THE PROBLEM | The answer should be a single number, the count of lines in this material that contain "Patologi".

INPUT MATERIAL |
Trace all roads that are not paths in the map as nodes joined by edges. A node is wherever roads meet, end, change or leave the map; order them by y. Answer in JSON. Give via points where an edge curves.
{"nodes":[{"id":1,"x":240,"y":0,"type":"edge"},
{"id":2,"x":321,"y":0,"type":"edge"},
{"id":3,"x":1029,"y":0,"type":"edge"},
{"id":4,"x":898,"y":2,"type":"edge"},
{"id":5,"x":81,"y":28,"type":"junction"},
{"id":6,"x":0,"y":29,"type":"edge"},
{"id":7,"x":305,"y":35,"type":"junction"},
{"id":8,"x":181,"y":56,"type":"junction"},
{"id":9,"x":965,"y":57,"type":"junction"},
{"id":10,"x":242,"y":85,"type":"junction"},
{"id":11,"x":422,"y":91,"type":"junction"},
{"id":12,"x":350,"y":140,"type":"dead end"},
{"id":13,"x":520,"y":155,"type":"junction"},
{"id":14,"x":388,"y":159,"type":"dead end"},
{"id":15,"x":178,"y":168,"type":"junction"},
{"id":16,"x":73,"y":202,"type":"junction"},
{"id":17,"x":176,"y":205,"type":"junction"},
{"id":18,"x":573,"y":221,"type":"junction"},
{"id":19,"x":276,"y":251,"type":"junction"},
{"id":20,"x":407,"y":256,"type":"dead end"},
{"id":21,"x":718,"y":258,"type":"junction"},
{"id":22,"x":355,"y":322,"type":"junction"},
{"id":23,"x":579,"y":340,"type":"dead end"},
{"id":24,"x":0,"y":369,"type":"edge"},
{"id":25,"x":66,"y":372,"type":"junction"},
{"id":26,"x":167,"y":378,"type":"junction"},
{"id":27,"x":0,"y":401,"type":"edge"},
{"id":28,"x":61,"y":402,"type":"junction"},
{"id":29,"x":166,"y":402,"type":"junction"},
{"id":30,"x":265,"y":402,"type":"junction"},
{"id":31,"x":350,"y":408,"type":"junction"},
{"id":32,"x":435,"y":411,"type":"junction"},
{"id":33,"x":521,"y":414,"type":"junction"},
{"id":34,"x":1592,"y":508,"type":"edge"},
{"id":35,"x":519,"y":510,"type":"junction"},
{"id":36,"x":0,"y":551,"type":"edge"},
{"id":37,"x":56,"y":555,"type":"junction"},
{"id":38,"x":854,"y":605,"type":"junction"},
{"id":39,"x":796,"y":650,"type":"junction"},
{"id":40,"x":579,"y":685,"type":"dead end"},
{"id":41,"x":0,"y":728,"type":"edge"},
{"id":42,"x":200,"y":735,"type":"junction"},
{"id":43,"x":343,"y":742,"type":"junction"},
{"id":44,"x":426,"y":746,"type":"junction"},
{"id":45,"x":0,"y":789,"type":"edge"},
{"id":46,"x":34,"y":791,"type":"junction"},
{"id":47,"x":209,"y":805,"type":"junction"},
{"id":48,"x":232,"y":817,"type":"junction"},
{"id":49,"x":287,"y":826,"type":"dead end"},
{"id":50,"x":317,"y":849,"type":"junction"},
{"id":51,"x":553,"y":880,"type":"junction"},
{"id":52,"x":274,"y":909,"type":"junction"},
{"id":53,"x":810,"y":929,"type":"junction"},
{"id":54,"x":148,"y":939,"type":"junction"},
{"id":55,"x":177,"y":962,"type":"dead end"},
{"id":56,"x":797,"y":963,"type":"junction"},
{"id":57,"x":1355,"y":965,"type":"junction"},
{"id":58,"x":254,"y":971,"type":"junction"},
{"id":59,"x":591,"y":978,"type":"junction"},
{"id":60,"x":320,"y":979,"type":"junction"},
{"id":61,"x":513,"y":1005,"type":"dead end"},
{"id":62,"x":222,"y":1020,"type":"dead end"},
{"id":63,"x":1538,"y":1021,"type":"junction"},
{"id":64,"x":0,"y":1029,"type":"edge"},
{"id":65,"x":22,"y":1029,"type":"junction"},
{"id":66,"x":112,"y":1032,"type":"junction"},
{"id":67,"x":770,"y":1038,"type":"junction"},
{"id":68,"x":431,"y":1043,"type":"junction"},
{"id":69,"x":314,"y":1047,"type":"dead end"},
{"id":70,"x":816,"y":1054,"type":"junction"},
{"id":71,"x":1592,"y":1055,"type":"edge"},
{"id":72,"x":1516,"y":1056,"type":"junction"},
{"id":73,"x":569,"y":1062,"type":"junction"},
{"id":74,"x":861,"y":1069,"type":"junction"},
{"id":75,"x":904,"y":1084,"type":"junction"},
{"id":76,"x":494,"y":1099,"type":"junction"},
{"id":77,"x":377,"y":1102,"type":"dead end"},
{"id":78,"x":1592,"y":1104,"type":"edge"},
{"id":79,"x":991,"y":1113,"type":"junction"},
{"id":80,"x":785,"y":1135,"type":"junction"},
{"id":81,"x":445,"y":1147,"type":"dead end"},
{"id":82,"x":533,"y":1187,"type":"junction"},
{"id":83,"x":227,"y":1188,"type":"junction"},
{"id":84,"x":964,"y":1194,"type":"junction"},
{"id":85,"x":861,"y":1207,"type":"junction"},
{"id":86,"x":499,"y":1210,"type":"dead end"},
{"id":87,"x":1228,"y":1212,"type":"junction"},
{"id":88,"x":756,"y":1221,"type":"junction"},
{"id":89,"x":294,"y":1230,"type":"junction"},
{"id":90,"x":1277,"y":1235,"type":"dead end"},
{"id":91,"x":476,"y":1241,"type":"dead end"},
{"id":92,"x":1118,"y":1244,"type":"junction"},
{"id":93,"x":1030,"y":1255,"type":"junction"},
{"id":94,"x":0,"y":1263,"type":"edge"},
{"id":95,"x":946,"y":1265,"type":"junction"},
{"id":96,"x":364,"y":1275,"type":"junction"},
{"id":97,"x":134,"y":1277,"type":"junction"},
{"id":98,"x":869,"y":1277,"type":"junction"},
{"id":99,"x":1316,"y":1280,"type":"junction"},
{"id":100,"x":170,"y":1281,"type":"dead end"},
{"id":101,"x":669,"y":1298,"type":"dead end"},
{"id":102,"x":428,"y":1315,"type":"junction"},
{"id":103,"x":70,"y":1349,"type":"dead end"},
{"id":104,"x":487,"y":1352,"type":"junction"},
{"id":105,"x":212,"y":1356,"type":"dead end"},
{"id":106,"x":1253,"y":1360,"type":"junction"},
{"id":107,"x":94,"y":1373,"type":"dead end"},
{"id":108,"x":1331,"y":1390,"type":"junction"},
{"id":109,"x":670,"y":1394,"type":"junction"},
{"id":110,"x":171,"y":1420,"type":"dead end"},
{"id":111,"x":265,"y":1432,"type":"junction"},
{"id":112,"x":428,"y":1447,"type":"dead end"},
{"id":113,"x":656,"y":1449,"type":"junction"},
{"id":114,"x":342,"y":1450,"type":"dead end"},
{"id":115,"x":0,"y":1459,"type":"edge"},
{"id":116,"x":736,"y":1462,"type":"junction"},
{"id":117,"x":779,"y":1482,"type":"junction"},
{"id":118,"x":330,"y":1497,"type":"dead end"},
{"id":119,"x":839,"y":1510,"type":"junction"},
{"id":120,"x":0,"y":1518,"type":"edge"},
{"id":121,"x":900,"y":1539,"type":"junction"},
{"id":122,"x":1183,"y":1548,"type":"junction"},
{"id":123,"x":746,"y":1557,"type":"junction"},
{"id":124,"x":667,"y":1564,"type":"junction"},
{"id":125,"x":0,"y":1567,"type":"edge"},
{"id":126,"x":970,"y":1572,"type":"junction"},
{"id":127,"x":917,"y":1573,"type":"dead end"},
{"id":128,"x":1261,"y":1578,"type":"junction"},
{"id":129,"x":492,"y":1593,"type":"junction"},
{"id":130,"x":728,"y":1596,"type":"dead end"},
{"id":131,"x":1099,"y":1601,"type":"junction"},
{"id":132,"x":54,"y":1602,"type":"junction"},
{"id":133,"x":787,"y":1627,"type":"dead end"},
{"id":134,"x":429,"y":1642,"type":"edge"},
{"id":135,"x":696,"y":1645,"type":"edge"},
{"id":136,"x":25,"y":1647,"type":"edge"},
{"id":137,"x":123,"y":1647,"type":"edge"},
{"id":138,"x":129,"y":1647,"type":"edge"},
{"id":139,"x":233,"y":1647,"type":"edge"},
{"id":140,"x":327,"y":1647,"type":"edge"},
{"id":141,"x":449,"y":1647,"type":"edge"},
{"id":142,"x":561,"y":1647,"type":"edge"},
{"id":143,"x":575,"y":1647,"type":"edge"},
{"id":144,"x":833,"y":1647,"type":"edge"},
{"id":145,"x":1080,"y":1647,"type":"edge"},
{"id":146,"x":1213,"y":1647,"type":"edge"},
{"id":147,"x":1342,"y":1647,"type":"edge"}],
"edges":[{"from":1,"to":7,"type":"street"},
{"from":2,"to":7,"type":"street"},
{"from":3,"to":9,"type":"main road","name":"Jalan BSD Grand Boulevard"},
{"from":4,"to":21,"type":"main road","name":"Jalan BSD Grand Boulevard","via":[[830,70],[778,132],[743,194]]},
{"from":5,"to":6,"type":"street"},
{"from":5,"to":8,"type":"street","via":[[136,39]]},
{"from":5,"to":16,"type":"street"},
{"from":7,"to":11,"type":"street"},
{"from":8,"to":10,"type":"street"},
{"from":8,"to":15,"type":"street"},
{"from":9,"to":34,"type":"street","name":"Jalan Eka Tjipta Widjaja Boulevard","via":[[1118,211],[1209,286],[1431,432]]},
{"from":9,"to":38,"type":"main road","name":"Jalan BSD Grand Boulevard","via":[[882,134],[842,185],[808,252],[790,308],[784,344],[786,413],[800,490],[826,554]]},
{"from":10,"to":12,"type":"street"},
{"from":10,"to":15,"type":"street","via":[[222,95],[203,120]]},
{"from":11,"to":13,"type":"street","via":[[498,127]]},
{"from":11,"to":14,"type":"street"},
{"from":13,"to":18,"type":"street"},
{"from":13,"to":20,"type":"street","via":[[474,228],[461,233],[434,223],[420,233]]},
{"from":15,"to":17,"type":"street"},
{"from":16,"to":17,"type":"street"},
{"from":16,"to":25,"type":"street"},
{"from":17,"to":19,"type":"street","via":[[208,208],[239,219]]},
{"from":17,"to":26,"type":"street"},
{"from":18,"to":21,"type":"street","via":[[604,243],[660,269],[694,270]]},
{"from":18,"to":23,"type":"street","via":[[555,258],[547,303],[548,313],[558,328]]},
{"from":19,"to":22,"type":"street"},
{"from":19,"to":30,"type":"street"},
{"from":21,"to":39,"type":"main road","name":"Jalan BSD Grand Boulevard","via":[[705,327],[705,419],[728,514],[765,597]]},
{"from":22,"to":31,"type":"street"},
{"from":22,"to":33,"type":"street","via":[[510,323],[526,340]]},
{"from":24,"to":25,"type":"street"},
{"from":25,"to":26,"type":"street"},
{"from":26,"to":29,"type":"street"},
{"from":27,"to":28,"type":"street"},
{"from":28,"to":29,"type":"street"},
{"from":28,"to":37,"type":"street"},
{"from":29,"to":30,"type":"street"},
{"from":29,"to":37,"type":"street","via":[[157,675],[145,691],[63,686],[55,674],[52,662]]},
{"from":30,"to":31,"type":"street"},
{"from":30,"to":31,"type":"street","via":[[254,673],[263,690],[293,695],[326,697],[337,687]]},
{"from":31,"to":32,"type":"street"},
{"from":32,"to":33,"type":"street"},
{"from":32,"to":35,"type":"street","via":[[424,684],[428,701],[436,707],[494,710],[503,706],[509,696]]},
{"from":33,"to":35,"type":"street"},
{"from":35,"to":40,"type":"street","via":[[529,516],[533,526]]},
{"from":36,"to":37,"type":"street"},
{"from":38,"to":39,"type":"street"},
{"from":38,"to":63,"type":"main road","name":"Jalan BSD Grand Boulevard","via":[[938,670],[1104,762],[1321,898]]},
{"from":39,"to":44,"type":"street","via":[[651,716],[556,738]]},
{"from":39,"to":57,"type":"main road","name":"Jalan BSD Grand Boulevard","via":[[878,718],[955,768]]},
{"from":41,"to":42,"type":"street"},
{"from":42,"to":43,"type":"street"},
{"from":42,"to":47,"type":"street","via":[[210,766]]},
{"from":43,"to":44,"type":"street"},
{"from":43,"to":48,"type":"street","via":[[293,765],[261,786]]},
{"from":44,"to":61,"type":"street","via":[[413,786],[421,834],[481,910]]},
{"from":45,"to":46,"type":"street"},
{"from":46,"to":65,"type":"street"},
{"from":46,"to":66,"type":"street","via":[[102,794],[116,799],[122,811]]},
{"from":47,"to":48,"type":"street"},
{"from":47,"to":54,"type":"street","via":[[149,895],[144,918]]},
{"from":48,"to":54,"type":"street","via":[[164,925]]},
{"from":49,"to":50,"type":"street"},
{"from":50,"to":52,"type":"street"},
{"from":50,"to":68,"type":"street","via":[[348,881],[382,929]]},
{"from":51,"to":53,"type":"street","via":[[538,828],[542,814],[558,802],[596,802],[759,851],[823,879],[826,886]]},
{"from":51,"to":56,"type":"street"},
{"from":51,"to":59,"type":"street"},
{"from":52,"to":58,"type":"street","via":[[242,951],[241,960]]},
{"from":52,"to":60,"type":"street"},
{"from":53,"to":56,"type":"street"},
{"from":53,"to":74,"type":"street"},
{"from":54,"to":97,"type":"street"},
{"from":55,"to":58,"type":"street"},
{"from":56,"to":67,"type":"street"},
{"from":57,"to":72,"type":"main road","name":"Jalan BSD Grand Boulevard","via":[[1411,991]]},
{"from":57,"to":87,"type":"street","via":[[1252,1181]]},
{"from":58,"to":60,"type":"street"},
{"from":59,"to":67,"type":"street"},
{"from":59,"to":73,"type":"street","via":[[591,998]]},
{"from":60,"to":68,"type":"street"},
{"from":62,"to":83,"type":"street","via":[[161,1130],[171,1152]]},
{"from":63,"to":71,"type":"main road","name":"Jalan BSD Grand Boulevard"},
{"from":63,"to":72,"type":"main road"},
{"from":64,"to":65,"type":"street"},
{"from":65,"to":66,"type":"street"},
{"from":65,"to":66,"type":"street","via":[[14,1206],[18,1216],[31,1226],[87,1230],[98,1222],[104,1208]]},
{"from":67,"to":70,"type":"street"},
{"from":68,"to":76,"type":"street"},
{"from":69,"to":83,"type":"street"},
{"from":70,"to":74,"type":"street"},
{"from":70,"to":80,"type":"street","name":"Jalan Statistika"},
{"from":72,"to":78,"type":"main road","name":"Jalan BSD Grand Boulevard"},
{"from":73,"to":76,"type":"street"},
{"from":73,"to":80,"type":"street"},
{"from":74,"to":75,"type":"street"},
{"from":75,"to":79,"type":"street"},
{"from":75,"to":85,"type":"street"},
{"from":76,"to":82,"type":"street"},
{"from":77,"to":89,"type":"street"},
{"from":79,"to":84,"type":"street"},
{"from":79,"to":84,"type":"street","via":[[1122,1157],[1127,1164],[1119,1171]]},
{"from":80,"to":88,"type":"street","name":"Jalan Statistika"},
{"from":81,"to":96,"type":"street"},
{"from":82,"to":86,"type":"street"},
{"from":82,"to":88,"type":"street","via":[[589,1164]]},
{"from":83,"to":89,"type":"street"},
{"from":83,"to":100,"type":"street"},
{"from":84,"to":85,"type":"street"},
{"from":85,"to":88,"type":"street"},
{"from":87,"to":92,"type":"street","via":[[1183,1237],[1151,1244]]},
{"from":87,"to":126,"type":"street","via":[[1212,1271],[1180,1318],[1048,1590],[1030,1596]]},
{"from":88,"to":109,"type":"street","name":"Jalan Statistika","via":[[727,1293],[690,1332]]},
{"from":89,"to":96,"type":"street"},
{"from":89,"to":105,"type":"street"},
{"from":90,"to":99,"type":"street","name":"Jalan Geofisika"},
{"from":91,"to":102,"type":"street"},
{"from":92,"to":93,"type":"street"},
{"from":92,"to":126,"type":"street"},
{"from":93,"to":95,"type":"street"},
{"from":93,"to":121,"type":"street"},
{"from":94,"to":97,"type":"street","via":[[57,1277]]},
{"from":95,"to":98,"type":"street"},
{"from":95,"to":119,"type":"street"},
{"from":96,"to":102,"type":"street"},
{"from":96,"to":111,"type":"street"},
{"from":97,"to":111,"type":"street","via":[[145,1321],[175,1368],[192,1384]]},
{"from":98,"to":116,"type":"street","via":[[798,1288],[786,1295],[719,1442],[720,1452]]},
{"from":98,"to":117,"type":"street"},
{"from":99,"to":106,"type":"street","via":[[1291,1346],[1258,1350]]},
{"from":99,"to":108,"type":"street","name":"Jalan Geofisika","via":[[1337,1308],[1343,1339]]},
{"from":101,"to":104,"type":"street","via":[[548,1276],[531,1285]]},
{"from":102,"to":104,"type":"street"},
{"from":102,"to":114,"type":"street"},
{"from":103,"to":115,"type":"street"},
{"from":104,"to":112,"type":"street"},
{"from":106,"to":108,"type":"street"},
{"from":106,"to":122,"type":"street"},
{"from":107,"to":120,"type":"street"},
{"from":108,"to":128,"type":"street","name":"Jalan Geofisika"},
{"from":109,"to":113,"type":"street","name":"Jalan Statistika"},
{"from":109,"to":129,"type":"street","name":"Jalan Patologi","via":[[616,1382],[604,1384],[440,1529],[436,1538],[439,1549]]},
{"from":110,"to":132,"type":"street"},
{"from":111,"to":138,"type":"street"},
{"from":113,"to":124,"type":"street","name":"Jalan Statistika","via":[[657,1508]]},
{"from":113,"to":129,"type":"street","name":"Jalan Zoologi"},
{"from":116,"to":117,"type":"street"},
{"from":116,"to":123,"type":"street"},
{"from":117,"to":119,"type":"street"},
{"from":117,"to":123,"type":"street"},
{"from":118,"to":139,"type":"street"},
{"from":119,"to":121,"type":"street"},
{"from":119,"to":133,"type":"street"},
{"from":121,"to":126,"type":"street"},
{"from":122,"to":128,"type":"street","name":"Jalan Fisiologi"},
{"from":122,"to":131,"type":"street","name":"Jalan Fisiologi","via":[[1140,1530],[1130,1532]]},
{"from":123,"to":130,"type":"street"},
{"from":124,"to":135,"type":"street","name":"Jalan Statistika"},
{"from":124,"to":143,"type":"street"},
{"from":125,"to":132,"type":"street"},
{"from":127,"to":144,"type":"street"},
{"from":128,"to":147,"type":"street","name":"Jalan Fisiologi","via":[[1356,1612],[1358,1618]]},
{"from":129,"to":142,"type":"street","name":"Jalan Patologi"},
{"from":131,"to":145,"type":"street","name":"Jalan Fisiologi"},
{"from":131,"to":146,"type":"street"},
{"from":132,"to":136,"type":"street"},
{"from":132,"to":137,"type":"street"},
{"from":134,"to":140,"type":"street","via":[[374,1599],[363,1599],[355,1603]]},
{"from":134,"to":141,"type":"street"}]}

RESULT | 2